STOP LINKING GUN VIOLENCE IN THE US WITH MENTAL ILLNESS. NOT ONLY IS IT NOT TRUE, BUT IT ONLY INCREASES STIGMA ON PEOPLE WITH SERIOUS PSYCHIATRIC DISORDERS
Curtis Abraham
Media-fueled public perception assumes that modern assault weapons in the hands of people with mental illnesses are the chief causes behind the recent uptick in mass shootings in schools and elsewhere in the US. Nothing could be further from the truth.
Epidemiological studies show that the large majority of people with serious psychiatric disorders are never violent. In fact, someone who suffers from a mental illness is more at risk of being a victim of violence.

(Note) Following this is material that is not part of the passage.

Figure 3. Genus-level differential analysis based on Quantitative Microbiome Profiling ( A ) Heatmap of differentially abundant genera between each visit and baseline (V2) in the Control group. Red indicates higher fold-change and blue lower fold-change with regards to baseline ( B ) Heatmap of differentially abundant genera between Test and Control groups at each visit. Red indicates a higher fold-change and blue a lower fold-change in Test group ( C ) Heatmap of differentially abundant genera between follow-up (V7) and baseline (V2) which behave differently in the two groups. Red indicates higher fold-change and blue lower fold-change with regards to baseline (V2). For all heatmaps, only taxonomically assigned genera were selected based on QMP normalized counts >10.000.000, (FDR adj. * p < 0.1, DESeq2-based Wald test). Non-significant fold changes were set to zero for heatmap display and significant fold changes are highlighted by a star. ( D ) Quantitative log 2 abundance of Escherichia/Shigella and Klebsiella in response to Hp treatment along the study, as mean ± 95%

In addition, a climate of serious crime creates adverse circumstances that can lead to extraordinary anxiety and, for people with pre-existing mental illness symptoms, those symptoms can be exacerbated, say experts.
The most destructive out-coming of all this, of course, is an increase of stigmatization on people suffering with mental illnesses. Such stigma is reinforced in the mind of the general public every time a mass shooting in the USA occurs.

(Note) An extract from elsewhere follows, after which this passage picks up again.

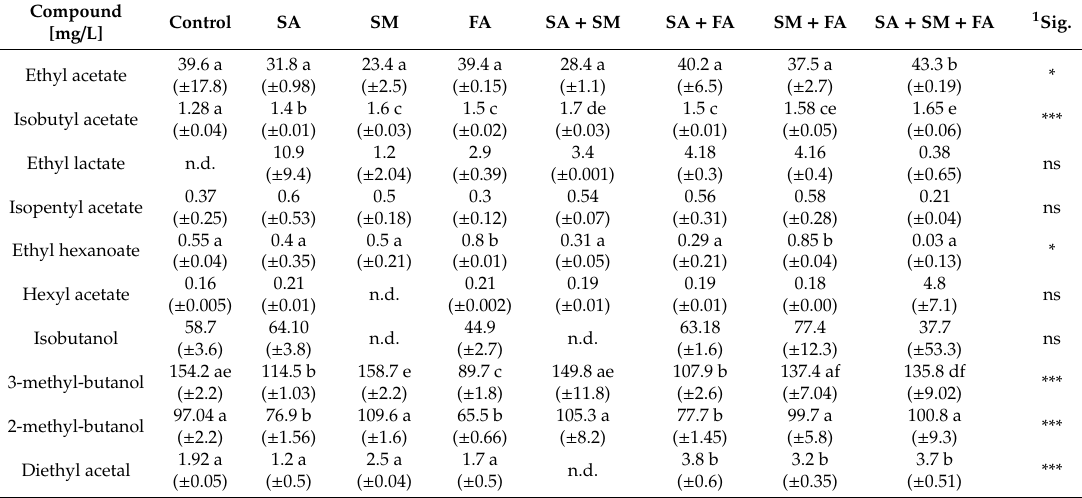
Table 12. Volatile compounds in ciders fermented by cider yeast (C), with the following additions: SA—ammonium sulfate, SM—magnesium sulfate, FA—ammonium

“People with serious mental illness are stigmatized as being perpetrators of these types of crimes, and this has resulted in efforts to keep guns out of the hands of individuals with mental illness,” writes psychiatrist Renee Binder MD, of the University of California, San Francisco School of Medicine in the US.
Even America’s gun laws maintain this false and dangerous premise. Federal firearm laws refer to people with mental illness and “mental defectives” (Gun Control Act of 1968, 18 U.S.C 922 [d][4]. In addition, such individuals are barred from gun ownership in the mistaken belief that this makes Americans safer.
Where gun violence and psychiatric disorders intersect is via suicides. In 2020, 54% of all gun-related deaths in the U.S. were suicides (24,292), while 43% were murders (19,384), according to the US Centers for Disease Control (CDC) (a considerable drop from six years ago when suicide accounted for about 65% of firearm deaths in the US according to the American Association of Suicidology).